Project 2025: A Framework for the Erosion of LGBTQ+ Civil Rights
Watch the Recording
Project 2025 has become a flash point in the 2024 U.S. presidential election discourse, with Democrats warning of its unprecedented threat to hard-fought freedoms, and Republicans publicly maintaining their distance. Dubbed the “2025 Presidential Transition Project,” Project 2025 is a framework for using the power of the federal government to impose “traditional family values” and a Christian Nationalist agenda across the country. You’ve probably heard it’s bad, but just how bad would it be? And how would it target LGBTQ+ equality, civil liberties, and human rights?
On September 25, 2024, we were proud to host the latest Horizons Forum entitled Project 2025: A Framework for the Erosion of LGBTQ+ Civil Rights with Wendy Via and Heidi Beirich from the Global Project Against Hate and Extremism (GPAHE). You can watch the recorded portion in the video above.
GPAHE is a current grantee partner of Horizons Foundation’s Global Faith and Equality Fund. Click here for more resources from GPAHE about Project 2025. This program was presented in partnership with Commonwealth Club World Affairs.
Panelists
Wendy Via (she/her)
Global Project Against Hate and Extremism
President and Co-Founder
Wendy Via is an expert in achieving social justice change and influencing narratives and actions around some of the most pressing civil and human rights issues of our time, including the effects of extremism on our society, systemic racism, economic inequality, immigration, criminal justice reform, and LGBTQ rights. For the last two decades, she has successfully directed impact philanthropy initiatives, exposed hate and extremism in institutional systems, designed influential policy and advocacy campaigns, leveraged research, and highlighted storytelling to educate the public and create lasting change.

[Tasks to complete]
a - Reproduce word for word the part of the Project 2025 forum page starting at "GPAHE is a current" and ending at "Wendy Via (she/her)".
b - Resume the Project 2025 forum page from the point where it stops.

[Excerpted records]
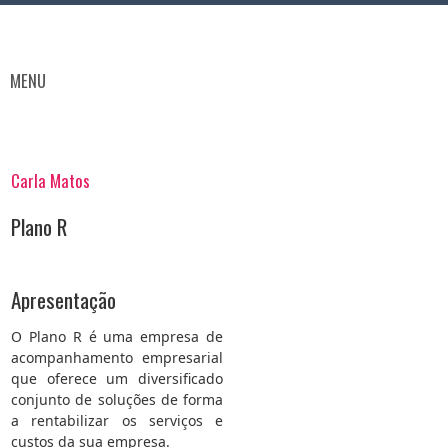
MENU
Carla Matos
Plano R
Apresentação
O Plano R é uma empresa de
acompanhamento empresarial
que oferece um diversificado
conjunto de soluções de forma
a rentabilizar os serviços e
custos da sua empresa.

==

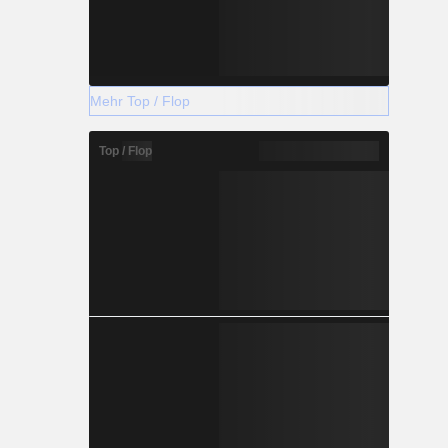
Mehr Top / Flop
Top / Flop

[Your responses]
a -
GPAHE is a current grantee partner of Horizons Foundation’s Global Faith and Equality Fund. Click here for more resources from GPAHE about Project 2025. This program was presented in partnership with Commonwealth Club World Affairs.
Panelists
Wendy Via (she/her)

b -
Prior to co-founding GPAHE, Wendy was the Chief Communications and Development Officer at the Southern Poverty Law Center, where she led numerous teams. She also helped launch Justice for Migrant Women, dedicated to ensuring that migrant women can live and work with dignity and free from violence, and worked with Jeremiah Program, dedicated to disrupting generational poverty for single moms and their children. She holds a BA in Humanities from Auburn University, Montgomery.
Heidi Beirich, PhD (she/her)
Global Project Against Hate and Extremism
Chief Strategy Officer and Co-Founder
Heidi Beirich is an expert on American and European extremist movements, including white supremacy, nativism, antisemitism and antigovernment movements. She earned a doctorate in political science from Purdue University in 1998 that specialized in European fascism and far-right movements. She holds M.A. degrees in political science and economics. She is author of numerous academic publications on extremism and co-edited Neo-Confederacy: A Critical Introduction, published by the University of Texas Press in 2008.
Beirich is an oft-sought speaker at conferences devoted to battling hate and extremism. She has been interviewed by hundreds of publications including the New York Times, Washington Post, Boston Globe, Los Angeles Times, The Guardian, BBC, and others. She has appeared repeatedly on major television networks and in documentaries and radio programs exploring extremism. She has testified in Congress on issues related to white supremacy. Before co-founding the Global Project Against Hate and Extremism, Beirich led the Southern Poverty Law Center’s Intelligence Project, the premier organization tracking hate and antigovernment movements in the United States.
Francisco O. Buchting, PhD (he/him)
Horizons Foundation
VP of Grants, Programs, and Communications
Moderator
As Vice President of Grants, Programs, and Communications at Horizons Foundation, Francisco Buchting oversees all of the foundation’s grantmaking, programmatic strategies, and communication activities. He also spearheads the Global Faith and Equality Fund – a 17 years spend down initiative funding at the intersection of Faith, LGBTI rights, and Reproductive Justice. Francisco brings to Horizons a background as a research scientist, a public health professional, and an experienced grantmaker.
His 25 plus years of experience in government, philanthropy, and nonprofit organizations include forming private-public partnerships, leading knowledge brokerage initiatives, and problem-solving through a mix of creative yet simple solutions with clear implementation and success metrics. Francisco’s career includes a bilingual clinical practice in behavioral medicine with a special focus on chronic diseases, co-authored a bimonthly newspaper column, written numerous research articles, and produced research reports. He has also served on numerous community-based organization boards and museum advisories.
Francisco, holds a Ph.D. and M.A. in clinical psychology from Boston University, along with bachelor’s degrees in philosophy and psychology from the University of California, Davis.
Horizons Forum is a program that connects the public with experts for discussions on topics of interest to the LGBTQ+ community.